Elizabeth Kneebone is a fellow at the Metropolitan Policy Program at the Brookings Institution and co-author of Confronting Suburban Poverty in America, just out from Brookings Press. Kneebone is working in partnership with the Greater New Orleans Community Data Center to begin the regional conversation about suburban poverty, a growing issue in the metro New Orleans area. She began her conversation with WWNO's Diane Mack with some eye-opening statistics.
From 2000 to 2012 Kneebone says, "The number of poor residents living in suburban communities in major metros grew by 65 percent. That was more than twice the pace of growth in the major cities that anchor those regions, and with that rapid change we actually passed a tipping point for the first time. There are now more poor residents in suburbs than in cities.”
Several factors are contributing to this change. It doesn't always mean that families move, she says.
“The suburban poor population can grow when poor residents move into a community, but also when longer term residents slip down the economic ladder, and it’s really been a combination of those factors.”

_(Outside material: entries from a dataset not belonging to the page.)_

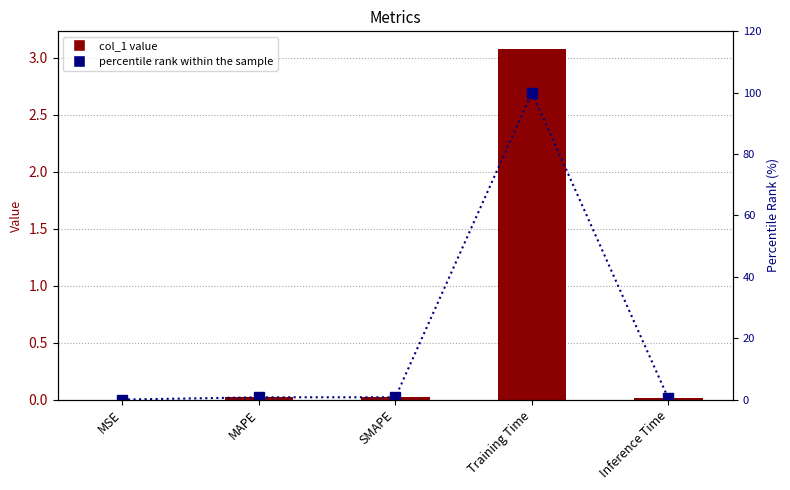

Read the percentile rank within the sample value at Training Time.

100.0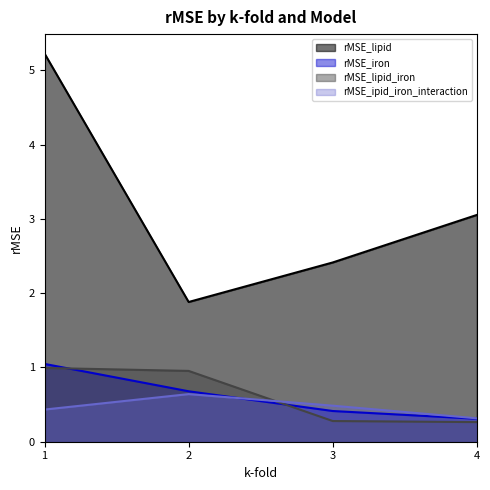

Which series has the widest spread of values?

rMSE_lipid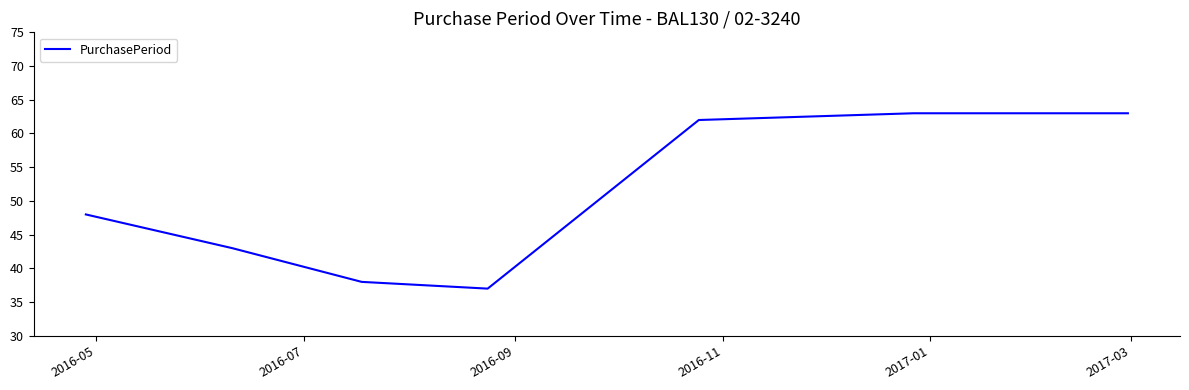

What is the maximum value shown in the chart?

63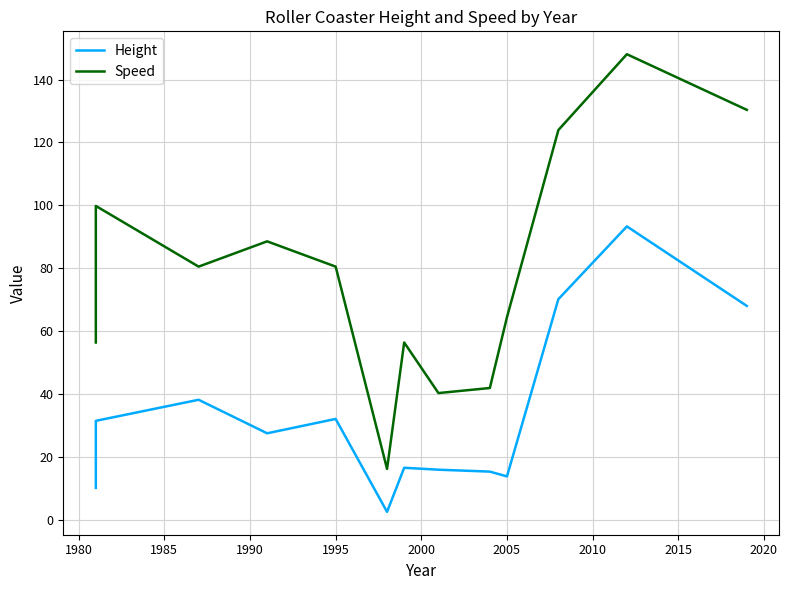

True or false: Height and Speed intersect in this chart.

False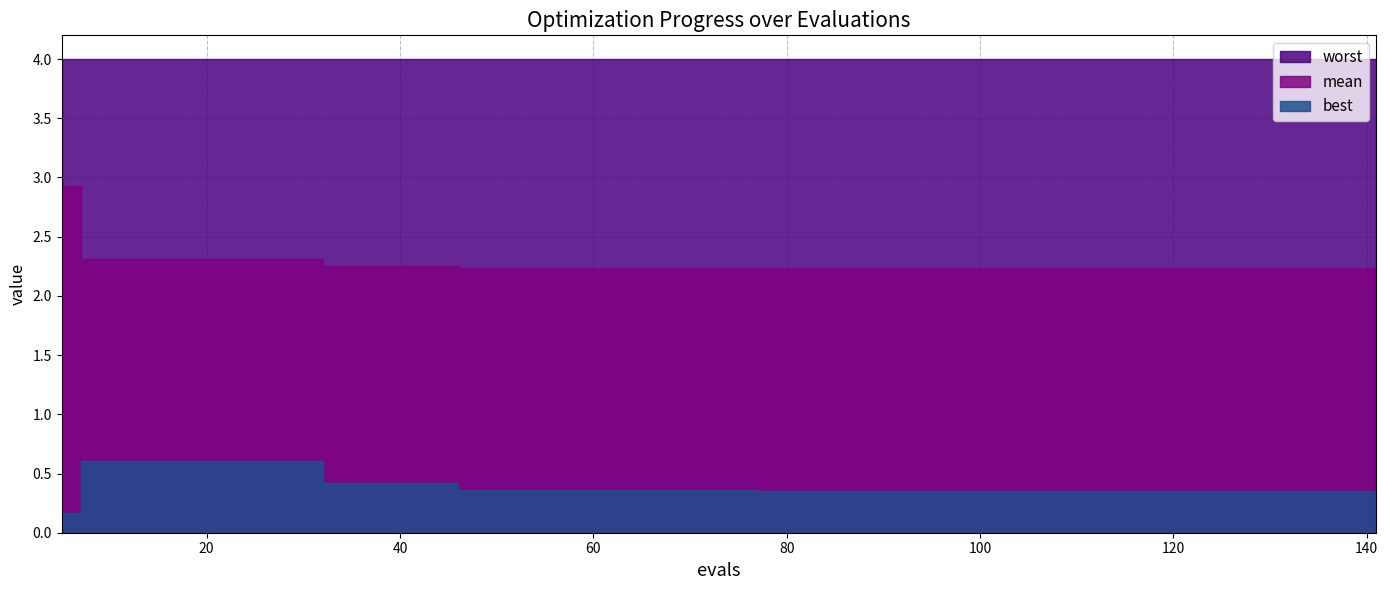

True or false: mean has more than 1 points higher than both neighbors.

False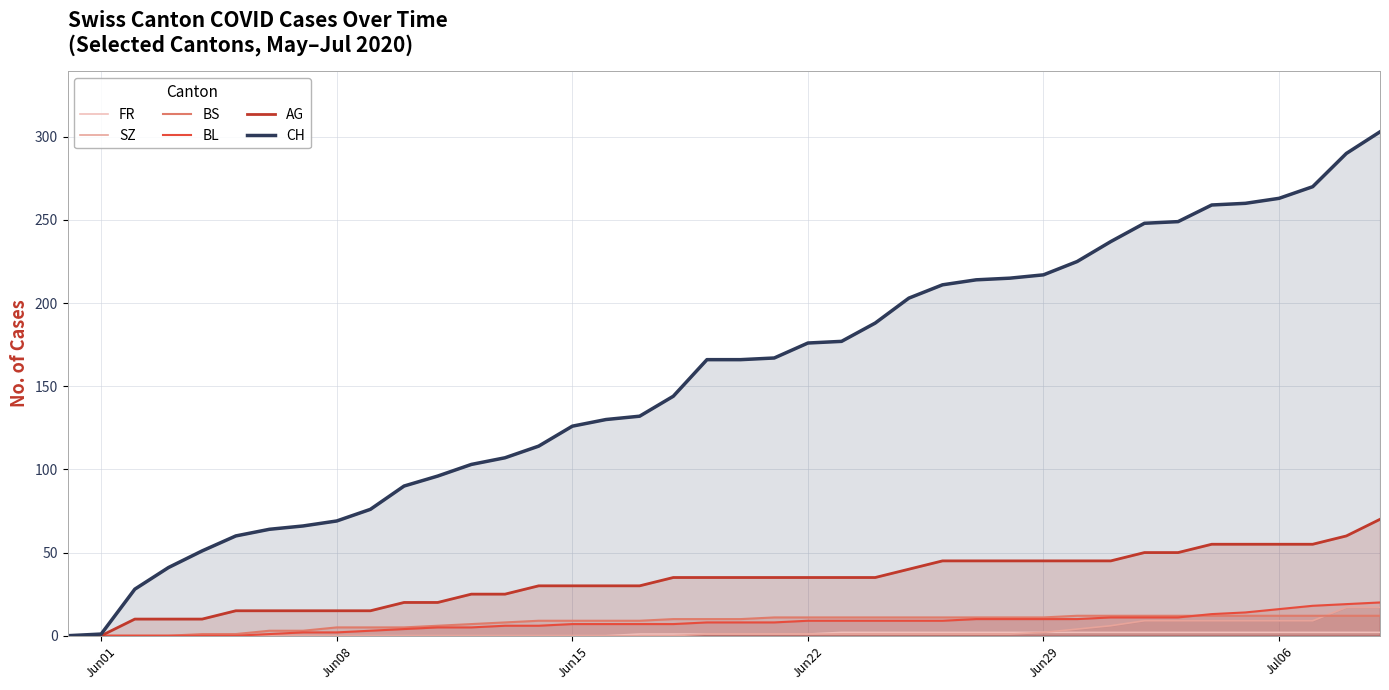

What is the maximum value for CH?

303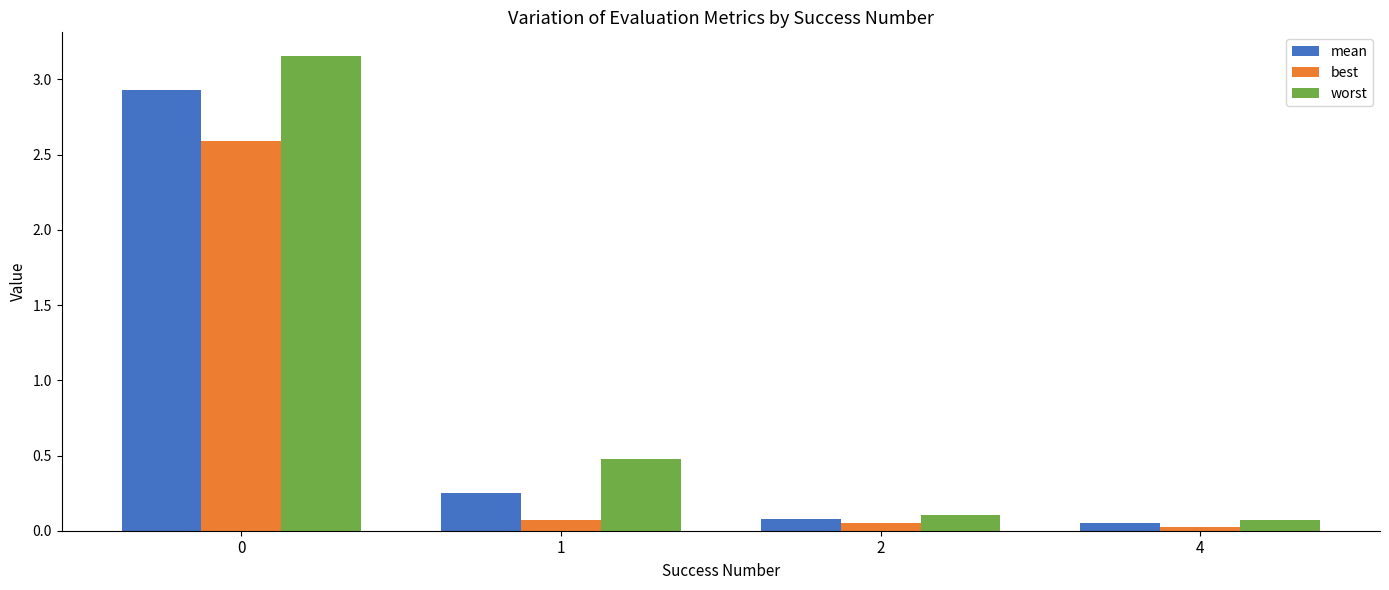

The worst series shows 1.6 at 0. True or false?

False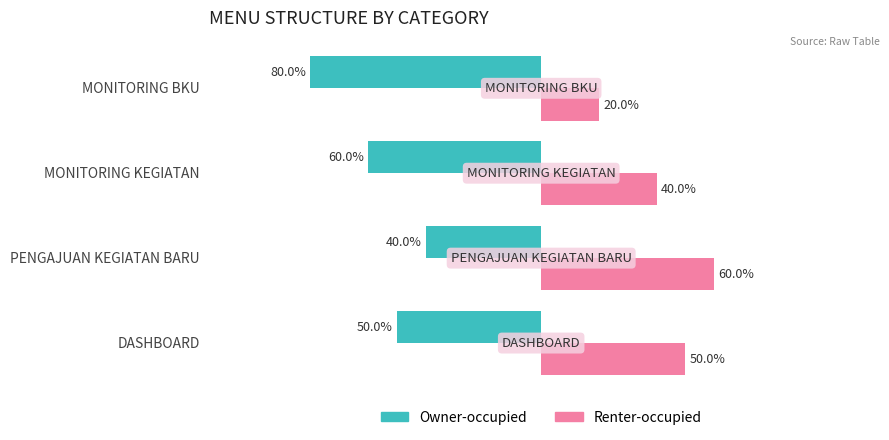

Rank the categories by Renter-occupied value from highest to lowest.

PENGAJUAN KEGIATAN BARU, DASHBOARD, MONITORING KEGIATAN, MONITORING BKU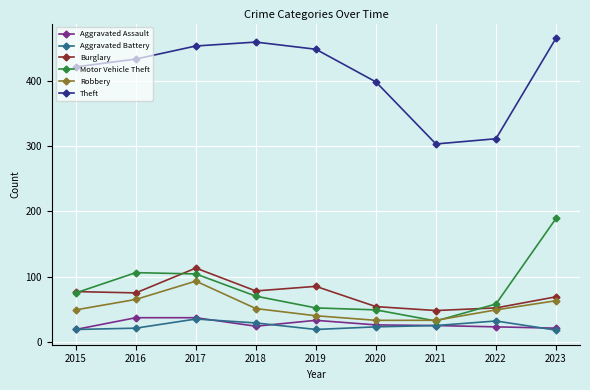

Which series has the widest spread of values?

Theft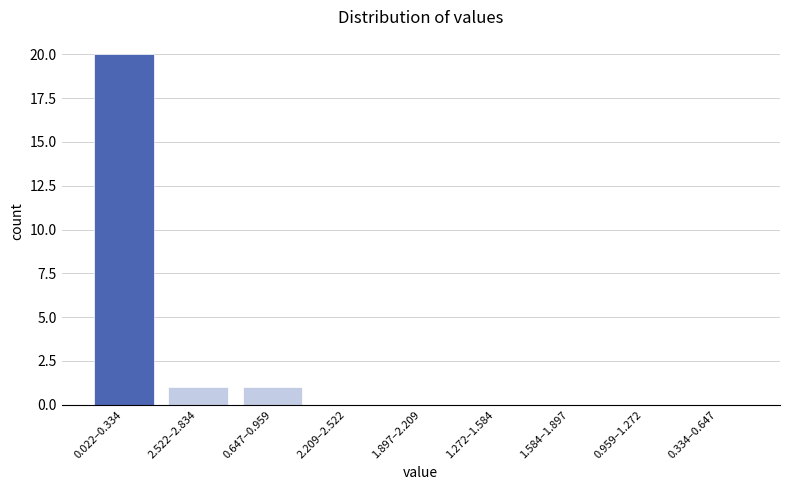

Reading right to left, transcribe all the data shown in this chart.

0.334–0.647=0	0.959–1.272=0	1.584–1.897=0	1.272–1.584=0	1.897–2.209=0	2.209–2.522=0	0.647–0.959=1	2.522–2.834=1	0.022–0.334=20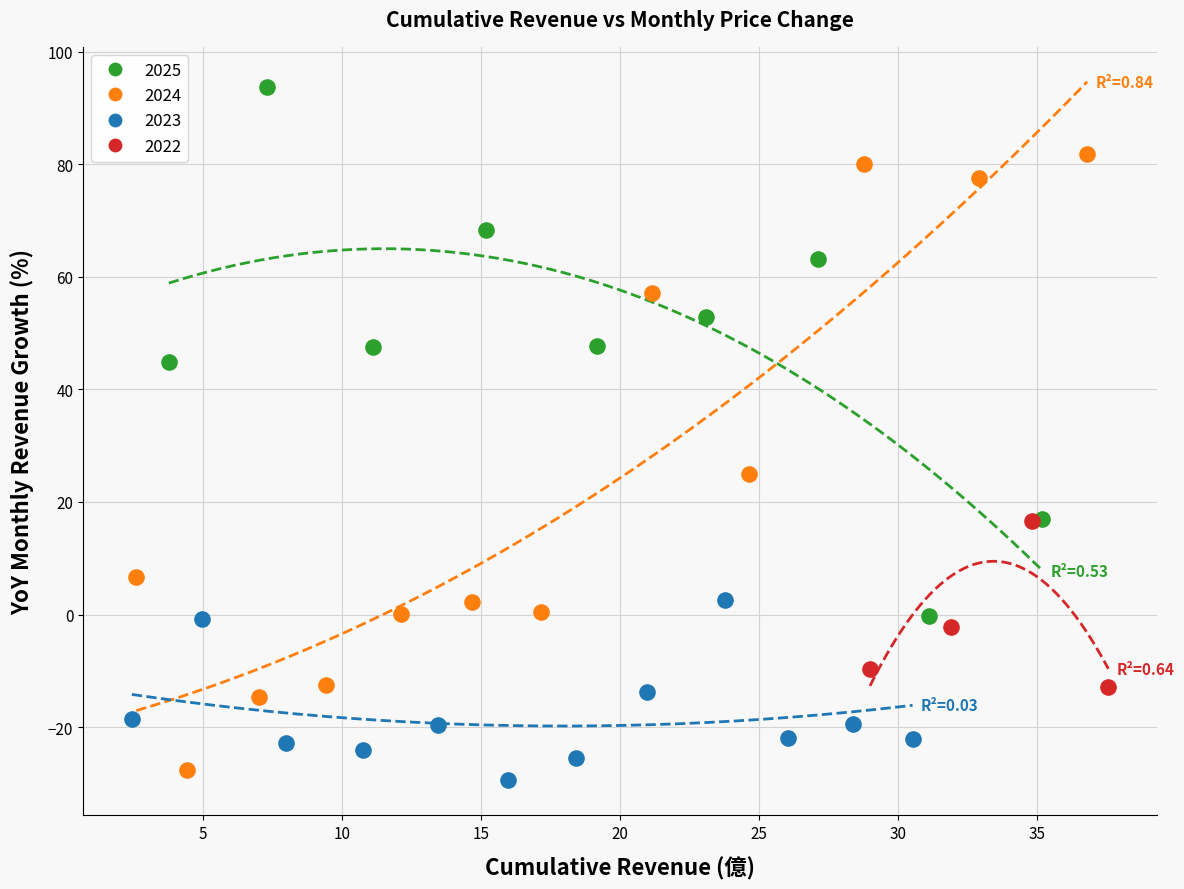

Which series reaches the maximum Y coordinate?

2025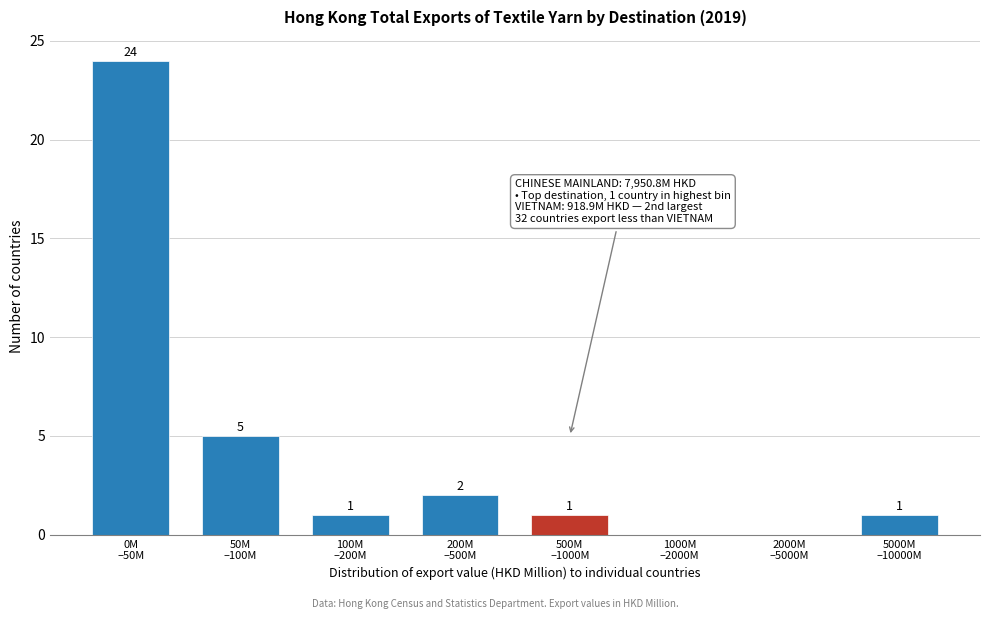

What is the maximum value shown in the chart?

24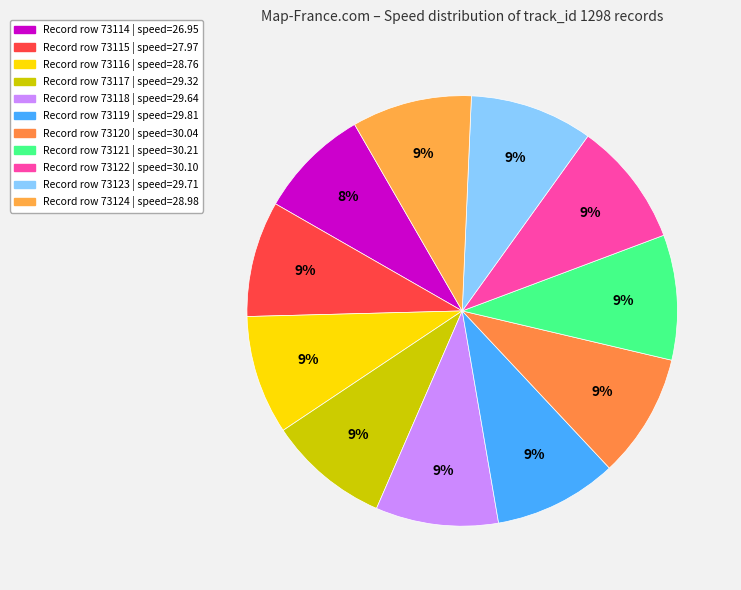

Count the number of slices in the pie.

11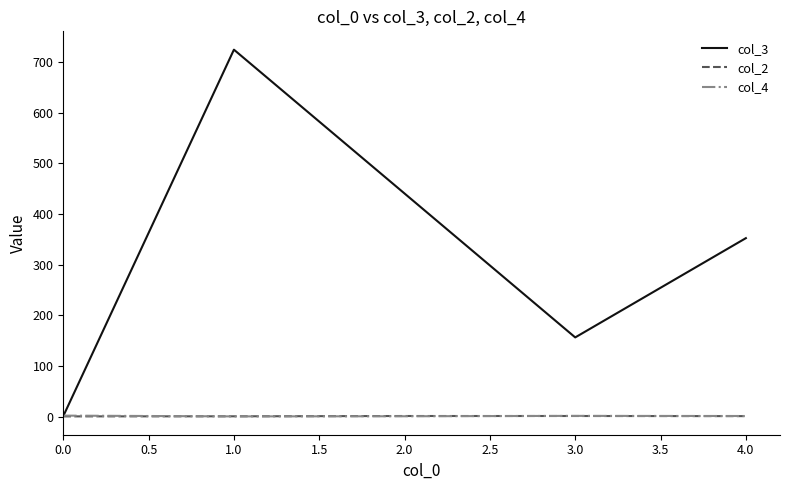

What is the spread (max minus min) of values at 1.0?

723.2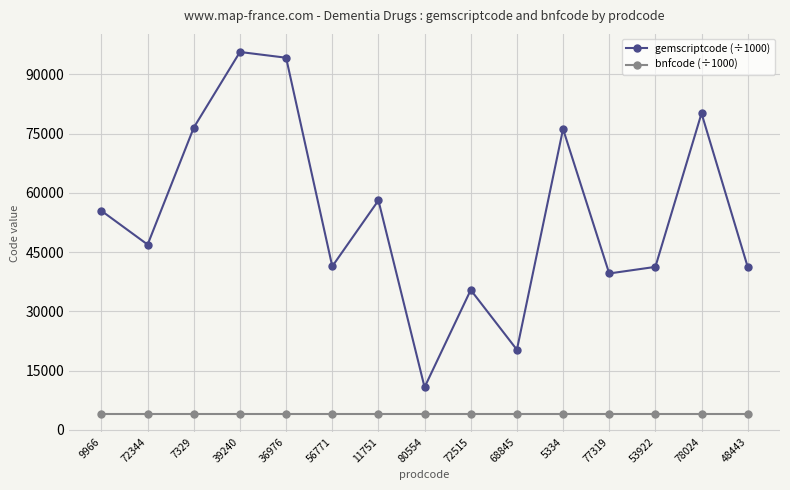

What position from the right is 80554?

8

In some cases real estate prices in the heart of urban metropolitan areas are rising, pushing families out to the suburbs to find affordable housing. They may continue to work in the urban core area.
Yet, in many cases, Kneebone says, “Suburbs are also where the jobs are."
"Jobs continued to suburbanize in the 2000s. Some of the most suburbanized jobs and industries are ones like retail, and services, construction, manufacturing. Jobs where, even if you’re working full time, that may not be enough to get you above the poverty line.”
Kneebone's work with the GNOCDC on this issue is ongoing.